The H5N1 virus has devastated flocks of poultry and killed 65 people in four Asian nations since 2003.

The United Nations said on Thursday that it could kill as many as 150 million people if the world fails to prepare for an expected mutation in the virus, which would enable it to easily spread from human to human.

While Taiwan has not recorded any cases of the H5N1 strain, the island slaughtered over 400,000 fowl in 2004 after discovering the less virulent H5N2 strain.

The SARS virus had travelled quickly to Taiwan from China as thousands of travellers shuttle between the two sides each day.

Top contract microchip maker Taiwan Semiconductor Manufacturing Co. (TSMC) has set up a committee that will act as a command center in case of a bird flu outbreak.

“We feel that bird flu may become an issue so we have taken some pre-emptive actions,” said J.H. Tzeng, TSMC’s acting spokesman. “We have a group that is studying this and drawing up counter-measures, although there is no need to initiate them right now,” he said.
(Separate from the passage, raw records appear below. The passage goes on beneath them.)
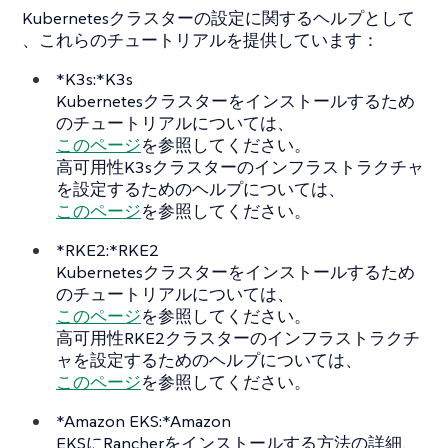
Kubernetesクラスターの設定に関するヘルプとして
、これらのチュートリアルを提供しています：
*K3s:*K3s
Kubernetesクラスターをインストールするため
のチュートリアルについては、
このページ
を参照してください。
高可用性K3sクラスターのインフラストラクチャ
を設定するためのヘルプについては、
このページ
を参照してください。
*RKE2:*RKE2
Kubernetesクラスターをインストールするため
のチュートリアルについては、
このページ
を参照してください。
高可用性RKE2クラスターのインフラストラクチ
ャを設定するためのヘルプについては、
このページ
を参照してください。
*Amazon EKS:*Amazon
EKSにRancherをインストールする方法の詳細、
Lite-On Technology Corp, a top manufacturer of computer peripherals, said executives were discussing bird flu at meetings and preparing to issue a letter to employees, though the company had not decided on a course of action.

During the 2003 SARS outbreak, Taiwan technology firms took measures such as daily temperature checks, separating workers into two teams that never come in contact with each other, and requiring employees to wear masks to meetings.

SARS quickly spread from southern China and was carried around the world by air travelers. Over 8,000 people were infected, of which more than 750 died, including 37 in Taiwan.

The island’s economy in the third quarter of 2003 shrank 0.1 percent from a year ago as consumers avoided public places.